Content starts

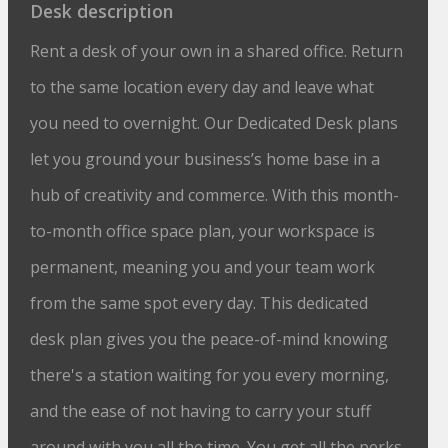
Desk description
Rent a desk of your own in a shared office. Return
to the same location every day and leave what
you need to overnight. Our Dedicated Desk plans
let you ground your business’s home base in a
hub of creativity and commerce. With this month-
to-month office space plan, your workspace is
permanent, meaning you and your team work
from the same spot every day. This dedicated
desk plan gives you the peace-of-mind knowing
there's a station waiting for you every morning,
and the ease of not having to carry your stuff
around with you all the time. You get all the perks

Content ends

■ Description of the task ■
Repeat, word for word, every line from the line that contains "there's a station" to the end of the entries; include both of those lines and no others.

■ Exercise solution ■
there's a station waiting for you every morning,
and the ease of not having to carry your stuff
around with you all the time. You get all the perks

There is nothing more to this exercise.